> [Your objective]: Set down every entry again word for word, please, but skip the pictures.

> [Supplied information]:
● ● ● ●
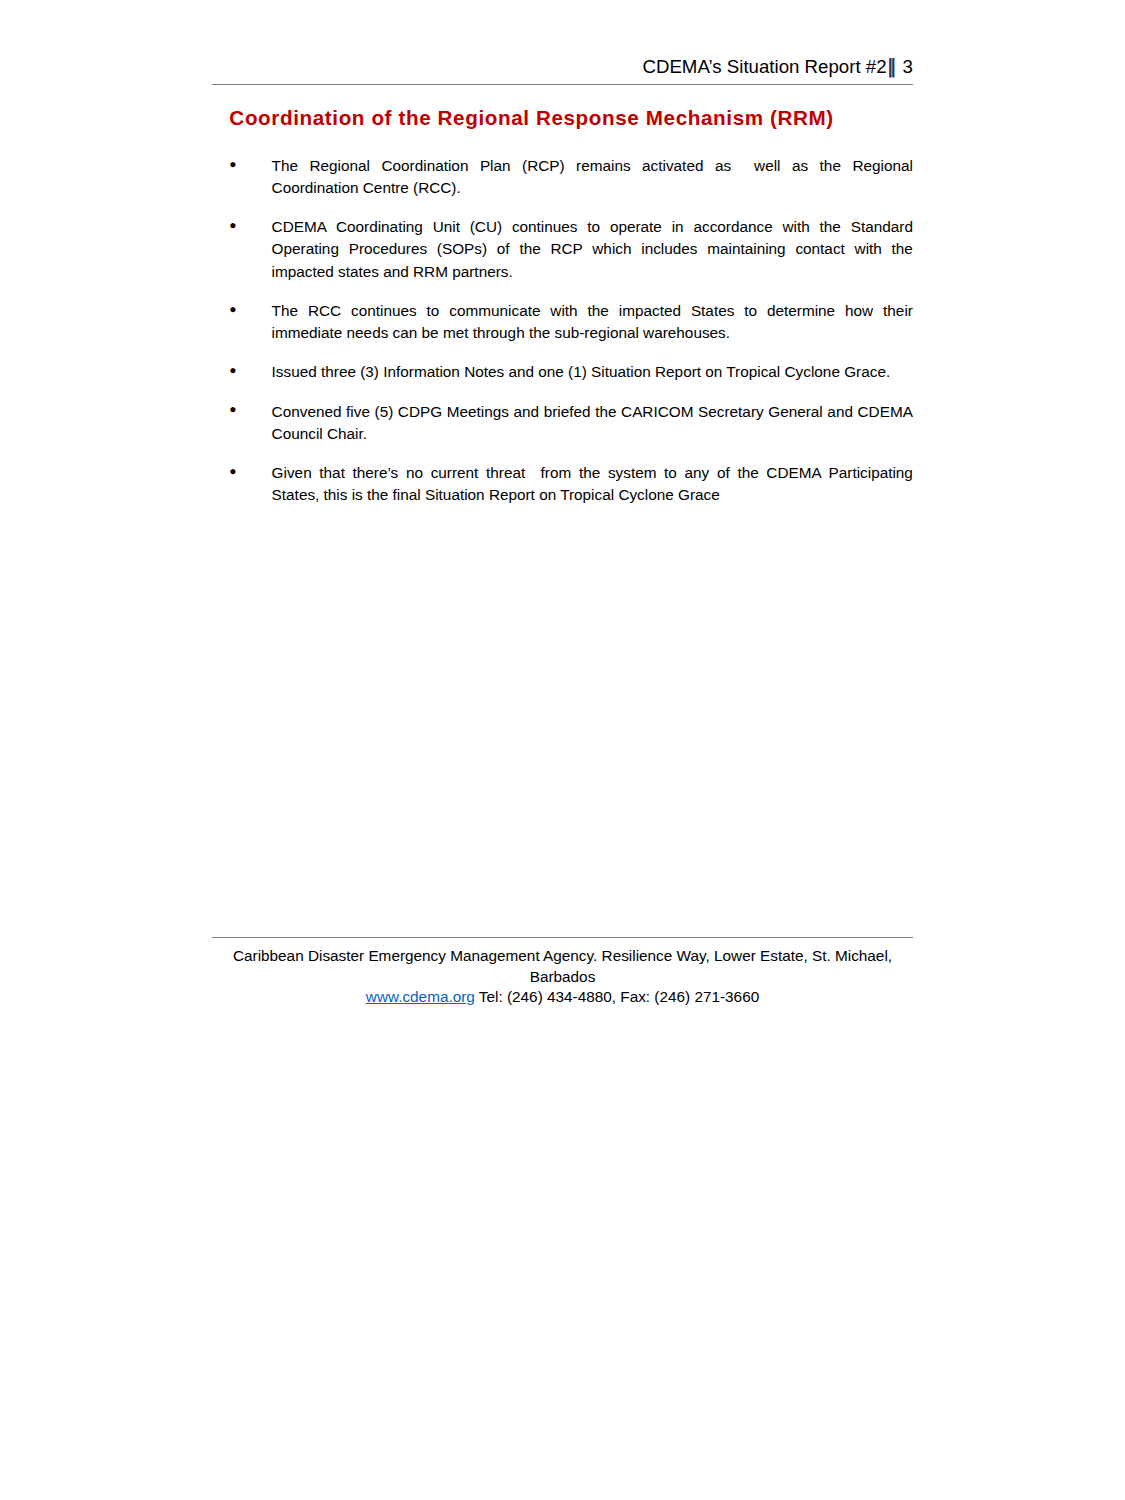CDEMA’s Situation Report #2∥3
Coordination of the Regional Response Mechanism (RRM)
The Regional Coordination Plan (RCP) remains activated as well as the Regional Coordination Centre (RCC).
CDEMA Coordinating Unit (CU) continues to operate in accordance with the Standard Operating Procedures (SOPs) of the RCP which includes maintaining contact with the impacted states and RRM partners.
The RCC continues to communicate with the impacted States to determine how their immediate needs can be met through the sub-regional warehouses.
Issued three (3) Information Notes and one (1) Situation Report on Tropical Cyclone Grace.
Convened five (5) CDPG Meetings and briefed the CARICOM Secretary General and CDEMA Council Chair.
Given that there’s no current threat from the system to any of the CDEMA Participating States, this is the final Situation Report on Tropical Cyclone Grace
Caribbean Disaster Emergency Management Agency. Resilience Way, Lower Estate, St. Michael, Barbados
www.cdema.org Tel: (246) 434-4880, Fax: (246) 271-3660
● ● ● ●
> [Solution to the exercise]:
CDEMA’s Situation Report #2∥3
Coordination of the Regional Response Mechanism (RRM)
The Regional Coordination Plan (RCP) remains activated as well as the Regional Coordination Centre (RCC).
CDEMA Coordinating Unit (CU) continues to operate in accordance with the Standard Operating Procedures (SOPs) of the RCP which includes maintaining contact with the impacted states and RRM partners.
The RCC continues to communicate with the impacted States to determine how their immediate needs can be met through the sub-regional warehouses.
Issued three (3) Information Notes and one (1) Situation Report on Tropical Cyclone Grace.
Convened five (5) CDPG Meetings and briefed the CARICOM Secretary General and CDEMA Council Chair.
Given that there’s no current threat from the system to any of the CDEMA Participating States, this is the final Situation Report on Tropical Cyclone Grace
Caribbean Disaster Emergency Management Agency. Resilience Way, Lower Estate, St. Michael, Barbados
www.cdema.org Tel: (246) 434-4880, Fax: (246) 271-3660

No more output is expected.